In the plants, meanwhile, the short staffing of clerks means it takes longer to get all the mail through the sorting machines. To make matters worse, under orders from DeJoy, mail-processing equipment is also being scrapped.

Even though the processing takes longer, drivers aren’t allowed to wait on it. Postal truck drivers are being disciplined for missing their departure time even by a few minutes — even if they haven’t gotten all the mail they’re supposed to haul. In some cases, the trucks that leave are completely empty!

With package deliveries up by 50 percent during the pandemic, as the Institute for Policy Studies reports, large mail trucks operating between facilities are often already full. Imagine how much mail will get left behind when that’s combined with seasonal holiday mail, or a large number of absentee ballots.

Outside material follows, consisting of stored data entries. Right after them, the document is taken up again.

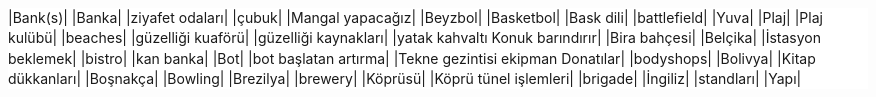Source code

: |Bank(s)|
|Banka|
|ziyafet odaları|
|çubuk|
|Mangal yapacağız|
|Beyzbol|
|Basketbol|
|Bask dili|
|battlefield|
|Yuva|
|Plaj|
|Plaj kulübü|
|beaches|
|güzelliği kuaförü|
|güzelliği kaynakları|
|yatak kahvaltı Konuk barındırır|
|Bira bahçesi|
|Belçika|
|İstasyon beklemek|
|bistro|
|kan banka|
|Bot|
|bot başlatan artırma|
|Tekne gezintisi ekipman Donatılar|
|bodyshops|
|Bolivya|
|Kitap dükkanları|
|Boşnakça|
|Bowling|
|Brezilya|
|brewery|
|Köprüsü|
|Köprü tünel işlemleri|
|brigade|
|İngiliz|
|standları|
|Yapı|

Finally, DeJoy’s proposals to cut hours of operation at many smaller post offices — and the removal of many public mailboxes — will make it harder for the public to access postal services.

When you limit hours to 9 a.m. to 2 p.m. and close on Saturdays, you eliminate access for anybody working the day shift. Throw in mandatory closure for lunch breaks in the middle of the day, and it makes matters that much worse for our customers.

Postal workers have been doing their best to keep the nation’s mail and packages moving in these difficult and hazardous times. We don’t deserve these attacks.

DeJoy now says he’ll delay more changes until after the election, but he also had the nerve to tell Congress that he wouldn’t replace the 600 sorting machines he’d already removed.

Delaying more changes isn’t enough. Instead, Congress must approve crisis relief for USPS — and reverse DeJoy’s disastrous service cuts altogether.

James E. Varner is the director of Motor Vehicle Service at American Postal Workers Union Local 443 in Youngstown, Ohio. This op-ed was adapted from a letter published in the Warren Tribune-Chronicle.